The default region is US East (Virginia)
; I typically change this to US West (Oregon)
since we are located on the West Coast, but that’s again up to you.
I typically take the default name for the cluster:
Finally, click Create
:
When you do, you’ll be directed to this screen where we’ll set up the security for the cluster:
For the first question, take the default (Username/Password authentication):
Scroll down to this page. Here, the default username will probably be the username from email address of the person creating the deployment; you should not take this default. This username is the one that will be embedded in the credentials for the database, so it’s more typically something like user
. I suggest changing it to user
.
So change it to this:
The default generated password is fine; the one shown in this screenshot is NOT the one I used; I clicked the Autogenerate Secure Password
to create a new one after taking this screenshot.
Click Create User
. Note that the password is now no longer available; it will be necessary, later, for the students to generate their own password when they want to embed the password in their URL. That’s fine; we’ll provide instructions to walk them through that.
The next step is to scroll down to this section, where you’ll need to change the IP address restrictions:
We need to change this to allow connections from all IP addresses. An alternative would be to get the public IP address of their dokku server, or the IP address range for UCSB, and put that in. That would be preferable, but as of this writing, we are still just leaving this open; we used to have to do that since we were using Heroku, and could not predict the IP address ranges that Heroku would be coming from when connecting to MongoDB.

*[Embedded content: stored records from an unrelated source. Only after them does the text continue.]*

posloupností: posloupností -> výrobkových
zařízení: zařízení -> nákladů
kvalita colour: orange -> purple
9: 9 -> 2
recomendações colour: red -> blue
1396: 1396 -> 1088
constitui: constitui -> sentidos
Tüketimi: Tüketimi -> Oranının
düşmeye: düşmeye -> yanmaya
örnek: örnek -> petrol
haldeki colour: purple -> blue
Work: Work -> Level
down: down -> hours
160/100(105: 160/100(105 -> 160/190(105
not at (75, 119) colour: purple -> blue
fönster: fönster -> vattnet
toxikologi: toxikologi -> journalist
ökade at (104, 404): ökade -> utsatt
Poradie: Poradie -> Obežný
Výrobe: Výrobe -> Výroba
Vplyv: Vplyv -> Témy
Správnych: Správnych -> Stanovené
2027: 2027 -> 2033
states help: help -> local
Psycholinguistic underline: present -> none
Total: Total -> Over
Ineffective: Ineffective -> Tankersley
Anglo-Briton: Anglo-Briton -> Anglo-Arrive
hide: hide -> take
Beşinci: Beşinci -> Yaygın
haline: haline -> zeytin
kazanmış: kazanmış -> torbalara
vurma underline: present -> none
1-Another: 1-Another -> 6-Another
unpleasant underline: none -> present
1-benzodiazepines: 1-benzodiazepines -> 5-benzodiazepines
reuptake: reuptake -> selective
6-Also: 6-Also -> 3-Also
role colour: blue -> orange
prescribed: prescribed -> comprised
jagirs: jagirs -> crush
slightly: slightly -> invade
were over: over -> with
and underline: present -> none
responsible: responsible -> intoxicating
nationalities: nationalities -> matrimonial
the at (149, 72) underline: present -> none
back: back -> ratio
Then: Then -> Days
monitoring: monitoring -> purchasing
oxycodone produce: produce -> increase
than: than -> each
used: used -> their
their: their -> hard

Here’s how to open the deployment to connections from all IP addresses:
- Enter
0.0.0.0
for the IP address, andEntire internet
as the description. - Add that entry
- If desired, remove the specific entry for the ip address you were at when you create the deployment.
- Then click
Finish and Close
to save the changes
That is illustrated here:
Updating Access
If you need to modify the user or password, you can get back to edit those from the project page by selecting Database Access
from the left nav of the project page, as shown below. Be sure that if you change the password, you click Save Changes
, or they will not take effect and the old password will still be the one in use.